• **DATA SUPPLIED**:
________________

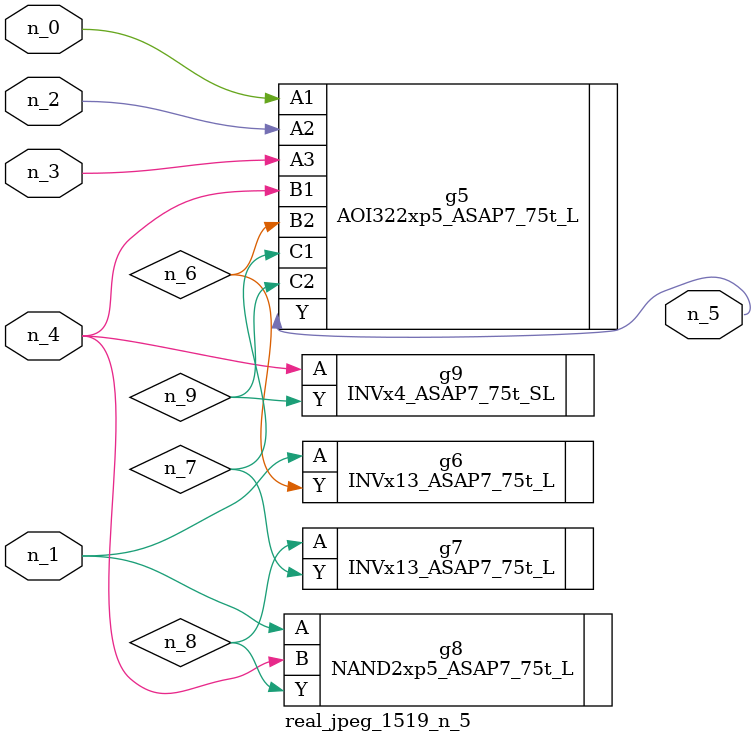
<source format=v>
module real_jpeg_1519_n_5 (n_4, n_0, n_1, n_2, n_3, n_5);

input n_4;
input n_0;
input n_1;
input n_2;
input n_3;

output n_5;

wire n_8;
wire n_6;
wire n_7;
wire n_9;

AOI322xp5_ASAP7_75t_L g5 ( 
.A1(n_0),
.A2(n_2),
.A3(n_3),
.B1(n_4),
.B2(n_6),
.C1(n_7),
.C2(n_9),
.Y(n_5)
);

INVx13_ASAP7_75t_L g6 ( 
.A(n_1),
.Y(n_6)
);

NAND2xp5_ASAP7_75t_L g8 ( 
.A(n_1),
.B(n_4),
.Y(n_8)
);

INVx4_ASAP7_75t_SL g9 ( 
.A(n_4),
.Y(n_9)
);

INVx13_ASAP7_75t_L g7 ( 
.A(n_8),
.Y(n_7)
);


endmodule
</source>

________________

• **WORK TO BE COMPLETED**: Please print each entry exactly as it stands, without the pictures.

• **YOUR SOLUTION**:
<source format=v>
module real_jpeg_1519_n_5 (n_4, n_0, n_1, n_2, n_3, n_5);

input n_4;
input n_0;
input n_1;
input n_2;
input n_3;

output n_5;

wire n_8;
wire n_6;
wire n_7;
wire n_9;

AOI322xp5_ASAP7_75t_L g5 ( 
.A1(n_0),
.A2(n_2),
.A3(n_3),
.B1(n_4),
.B2(n_6),
.C1(n_7),
.C2(n_9),
.Y(n_5)
);

INVx13_ASAP7_75t_L g6 ( 
.A(n_1),
.Y(n_6)
);

NAND2xp5_ASAP7_75t_L g8 ( 
.A(n_1),
.B(n_4),
.Y(n_8)
);

INVx4_ASAP7_75t_SL g9 ( 
.A(n_4),
.Y(n_9)
);

INVx13_ASAP7_75t_L g7 ( 
.A(n_8),
.Y(n_7)
);


endmodule
</source>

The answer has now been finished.